RECORDS SHOWN →
● ● ● ● ● ● ●
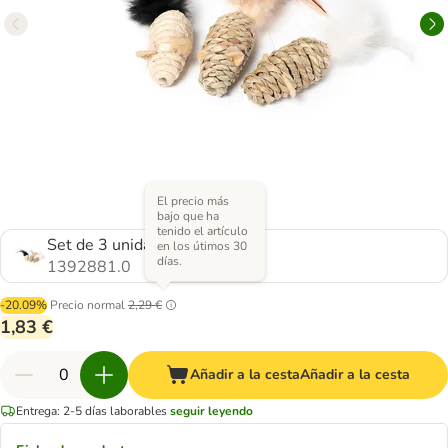
El precio más
bajo que ha
tenido el artículo
Set de 3 unidades
en los útimos 30
días.
1392881.0
-20.09%
Precio normal
2,29 €
1,83 €
Añadir a la cesta
Añadir a la cesta
Entrega: 2-5 días laborables
seguir leyendo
● ● ● ● ● ● ●
TASK OBJECTIVE → Update the items above by replacing every "Añadir a la cesta" with "Comprar ahora". Leave everything else unchanged, and omit the pictures from your answer.

TASK RESPONSE →
El precio más
bajo que ha
tenido el artículo
Set de 3 unidades
en los útimos 30
días.
1392881.0
-20.09%
Precio normal
2,29 €
1,83 €
Comprar ahora
Comprar ahora
Entrega: 2-5 días laborables
seguir leyendo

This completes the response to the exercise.